Rudin also alleges Weinstein “once said to me, ‘If I can’t get a movie nominated that has Sydney’s and Anthony’s name on it this year, I should leave the business.’”
Of course, the ever-compliant Hollywood trades were suckered by Weinstein’s spin that Rudin was fighting The Reader’s fall release because Rudin already has two Oscar contenders this year, Doubt, and Revolutionary Road, which also stars The Reader’s leading lady, Kate Winslet (Kidman’s replacement), and didn’t want his actors or his pictures competing against themselves. The trades also tried to minimize any machinations by Weinstein by postulating that this was merely “two alpha males who have faced off many times before.”
Insiders insist to me that Weinstein’s desperation to release The Reader this year is because of the Weinstein Co.’s money woes. One of my sources heard Weinstein say that the producer can’t afford to hold The Reader and, if he can’t get it out this Christmas, then he will dump it in February. Yet puzzled insiders tell me three other film companies want to buy the pic and release it properly in 2009.

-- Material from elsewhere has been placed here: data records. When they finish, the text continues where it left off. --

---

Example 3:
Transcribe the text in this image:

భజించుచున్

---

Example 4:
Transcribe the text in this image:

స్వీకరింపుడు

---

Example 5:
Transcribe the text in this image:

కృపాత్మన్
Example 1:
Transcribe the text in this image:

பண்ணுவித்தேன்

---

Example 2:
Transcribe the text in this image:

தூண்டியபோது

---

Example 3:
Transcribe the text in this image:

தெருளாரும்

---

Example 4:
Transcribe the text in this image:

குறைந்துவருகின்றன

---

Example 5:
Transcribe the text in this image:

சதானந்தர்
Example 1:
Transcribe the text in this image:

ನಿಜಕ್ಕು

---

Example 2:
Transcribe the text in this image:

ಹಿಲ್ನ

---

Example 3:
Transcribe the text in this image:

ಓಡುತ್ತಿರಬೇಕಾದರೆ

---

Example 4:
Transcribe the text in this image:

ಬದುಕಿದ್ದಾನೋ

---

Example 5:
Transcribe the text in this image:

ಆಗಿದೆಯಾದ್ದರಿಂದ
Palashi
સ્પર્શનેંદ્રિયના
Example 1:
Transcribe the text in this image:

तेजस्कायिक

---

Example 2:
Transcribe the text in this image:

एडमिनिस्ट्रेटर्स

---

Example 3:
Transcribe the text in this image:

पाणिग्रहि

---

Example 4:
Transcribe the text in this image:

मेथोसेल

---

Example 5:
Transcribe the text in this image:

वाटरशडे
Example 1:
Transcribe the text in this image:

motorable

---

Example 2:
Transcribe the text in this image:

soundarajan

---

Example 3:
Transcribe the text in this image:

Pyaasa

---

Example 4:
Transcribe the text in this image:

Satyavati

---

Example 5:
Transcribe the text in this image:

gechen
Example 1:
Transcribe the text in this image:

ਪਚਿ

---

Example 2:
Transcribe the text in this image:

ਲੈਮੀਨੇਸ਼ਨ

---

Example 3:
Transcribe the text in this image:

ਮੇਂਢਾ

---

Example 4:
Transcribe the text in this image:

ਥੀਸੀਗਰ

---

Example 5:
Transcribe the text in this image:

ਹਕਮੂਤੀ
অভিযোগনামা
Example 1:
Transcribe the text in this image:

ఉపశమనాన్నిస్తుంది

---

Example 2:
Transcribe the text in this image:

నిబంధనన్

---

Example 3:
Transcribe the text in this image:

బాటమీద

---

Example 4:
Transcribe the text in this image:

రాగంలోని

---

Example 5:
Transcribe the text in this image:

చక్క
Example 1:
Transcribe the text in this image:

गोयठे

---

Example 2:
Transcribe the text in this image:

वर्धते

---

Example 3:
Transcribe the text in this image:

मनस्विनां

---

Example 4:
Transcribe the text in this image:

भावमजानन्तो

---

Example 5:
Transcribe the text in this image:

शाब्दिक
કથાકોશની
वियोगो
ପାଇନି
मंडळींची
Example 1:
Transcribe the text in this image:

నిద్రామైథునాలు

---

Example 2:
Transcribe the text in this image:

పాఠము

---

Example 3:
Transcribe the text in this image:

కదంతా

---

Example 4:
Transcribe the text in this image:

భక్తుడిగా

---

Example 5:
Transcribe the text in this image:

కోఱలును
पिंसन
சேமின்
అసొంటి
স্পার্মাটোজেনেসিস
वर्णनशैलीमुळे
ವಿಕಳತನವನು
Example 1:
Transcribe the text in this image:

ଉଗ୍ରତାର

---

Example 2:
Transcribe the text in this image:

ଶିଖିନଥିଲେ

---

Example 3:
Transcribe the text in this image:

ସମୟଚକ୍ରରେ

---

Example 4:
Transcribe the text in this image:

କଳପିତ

Insiders have told me that Rudin, Daldry and Winslet, in discussions with the Weinstein Co., have all threatened not to support the film. That would have been a TKO for Weinstein’s Academy Award dreams. Also, the Weinstein Co. was threatened with multiple lawsuits from lawyers repping Rudin, Daldry, and Working Title, which was ready to file a U.K. lawsuit alleging the Weinstein Co. was inducing Daldry to breach his Billy Elliot contract. Weinstein’s attorney, in turn, was also threatening to sue most of them.

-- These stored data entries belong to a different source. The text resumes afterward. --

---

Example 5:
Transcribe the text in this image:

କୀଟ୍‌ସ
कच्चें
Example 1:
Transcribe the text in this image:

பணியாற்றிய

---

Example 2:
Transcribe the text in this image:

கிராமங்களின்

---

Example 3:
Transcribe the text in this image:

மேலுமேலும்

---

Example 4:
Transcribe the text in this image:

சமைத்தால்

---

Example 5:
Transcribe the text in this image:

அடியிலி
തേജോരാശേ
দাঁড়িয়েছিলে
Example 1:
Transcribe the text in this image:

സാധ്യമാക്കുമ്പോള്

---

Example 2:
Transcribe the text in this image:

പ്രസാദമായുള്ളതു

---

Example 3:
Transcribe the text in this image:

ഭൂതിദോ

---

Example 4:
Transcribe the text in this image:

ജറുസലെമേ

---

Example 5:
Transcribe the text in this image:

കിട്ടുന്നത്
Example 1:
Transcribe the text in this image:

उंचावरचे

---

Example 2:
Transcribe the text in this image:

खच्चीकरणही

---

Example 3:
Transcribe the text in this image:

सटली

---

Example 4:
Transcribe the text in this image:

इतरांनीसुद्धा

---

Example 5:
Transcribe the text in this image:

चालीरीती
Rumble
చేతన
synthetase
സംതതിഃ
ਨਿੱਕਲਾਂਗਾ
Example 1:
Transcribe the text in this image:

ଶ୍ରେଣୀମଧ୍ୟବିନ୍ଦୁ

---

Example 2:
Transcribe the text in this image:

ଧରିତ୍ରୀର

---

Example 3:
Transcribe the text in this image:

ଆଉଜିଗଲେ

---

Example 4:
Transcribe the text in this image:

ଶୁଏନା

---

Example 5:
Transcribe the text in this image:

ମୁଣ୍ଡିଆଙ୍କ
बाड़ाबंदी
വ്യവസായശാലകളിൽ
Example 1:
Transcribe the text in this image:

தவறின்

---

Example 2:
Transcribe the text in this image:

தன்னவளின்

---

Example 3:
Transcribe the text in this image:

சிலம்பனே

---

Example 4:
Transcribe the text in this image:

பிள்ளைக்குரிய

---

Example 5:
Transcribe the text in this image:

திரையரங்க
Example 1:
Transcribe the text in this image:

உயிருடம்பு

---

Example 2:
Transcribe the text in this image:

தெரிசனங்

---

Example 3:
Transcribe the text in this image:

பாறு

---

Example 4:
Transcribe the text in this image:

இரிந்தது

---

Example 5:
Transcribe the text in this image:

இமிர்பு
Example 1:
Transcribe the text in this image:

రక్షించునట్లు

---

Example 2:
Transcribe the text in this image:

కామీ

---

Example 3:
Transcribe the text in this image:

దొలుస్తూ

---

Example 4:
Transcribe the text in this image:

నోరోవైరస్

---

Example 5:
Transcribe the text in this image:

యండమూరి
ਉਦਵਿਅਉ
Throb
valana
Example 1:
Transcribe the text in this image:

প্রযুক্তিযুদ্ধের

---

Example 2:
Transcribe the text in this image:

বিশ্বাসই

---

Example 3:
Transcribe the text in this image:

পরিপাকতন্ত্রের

Then, suddenly, on Sunday, September 28, the Weinstein Co. announced an agreement by all the parties — Weinstein, Rudin and Daldry — to move The Reader’s release date all the way to December 12. I’m told the new deal gives Daldry five more weeks for post-production on the film. Thus seemed to end what was shaping up as both an Oscar-campaign embarrassment and a legal siege.

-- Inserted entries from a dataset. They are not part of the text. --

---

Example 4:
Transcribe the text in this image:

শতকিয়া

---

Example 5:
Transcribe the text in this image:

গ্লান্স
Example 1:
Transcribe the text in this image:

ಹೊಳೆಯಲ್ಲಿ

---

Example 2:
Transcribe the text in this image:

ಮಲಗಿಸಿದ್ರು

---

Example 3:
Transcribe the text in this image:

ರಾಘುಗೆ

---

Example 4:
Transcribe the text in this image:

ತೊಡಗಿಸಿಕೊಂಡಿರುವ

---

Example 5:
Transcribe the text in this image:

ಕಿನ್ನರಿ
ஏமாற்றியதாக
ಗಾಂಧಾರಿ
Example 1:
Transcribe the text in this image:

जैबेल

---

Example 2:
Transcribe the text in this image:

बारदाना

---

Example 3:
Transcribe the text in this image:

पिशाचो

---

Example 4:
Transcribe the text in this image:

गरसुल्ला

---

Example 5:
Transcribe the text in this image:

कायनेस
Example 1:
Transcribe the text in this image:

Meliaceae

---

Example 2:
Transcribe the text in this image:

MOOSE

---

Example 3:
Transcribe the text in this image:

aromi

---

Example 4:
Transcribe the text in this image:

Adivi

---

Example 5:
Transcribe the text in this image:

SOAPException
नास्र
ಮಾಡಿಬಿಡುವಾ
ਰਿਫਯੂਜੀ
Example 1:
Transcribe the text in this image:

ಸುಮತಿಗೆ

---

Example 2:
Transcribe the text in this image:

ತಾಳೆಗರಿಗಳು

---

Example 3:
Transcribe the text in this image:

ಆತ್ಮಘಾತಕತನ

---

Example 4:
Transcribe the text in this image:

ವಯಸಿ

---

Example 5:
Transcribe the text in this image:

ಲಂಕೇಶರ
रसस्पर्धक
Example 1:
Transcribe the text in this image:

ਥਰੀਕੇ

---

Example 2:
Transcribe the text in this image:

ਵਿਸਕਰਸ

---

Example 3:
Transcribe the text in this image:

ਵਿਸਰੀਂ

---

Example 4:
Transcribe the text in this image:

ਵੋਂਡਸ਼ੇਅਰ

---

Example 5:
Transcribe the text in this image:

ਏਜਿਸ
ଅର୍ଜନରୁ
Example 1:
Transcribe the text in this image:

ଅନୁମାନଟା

But Weinstein couldn’t leave well enough alone.
On the night of Monday, September 29, a reporter with the New York Post’s Page Six called me saying Weinstein pledges to give $1 million to charity if I can produce the Scott Rudin e-mail containing allegations of Weinstein’s callous treatment of Minghella’s and Pollack’s families. In the Page Six article, Rudin denied he wrote the e-mail.
But later that same night, Rudin confirmed to me that it was his e-mail and claimed that Weinstein’s people pestered him “to protect Harvey and deny the e-mail and lie to Page Six” — so Rudin said he lied “in order to keep peace for the next weeks that the two of us still have to work together on The Reader.”
Needless to say, I produced the e-mail and posted it online. Now, Harvey, pay up.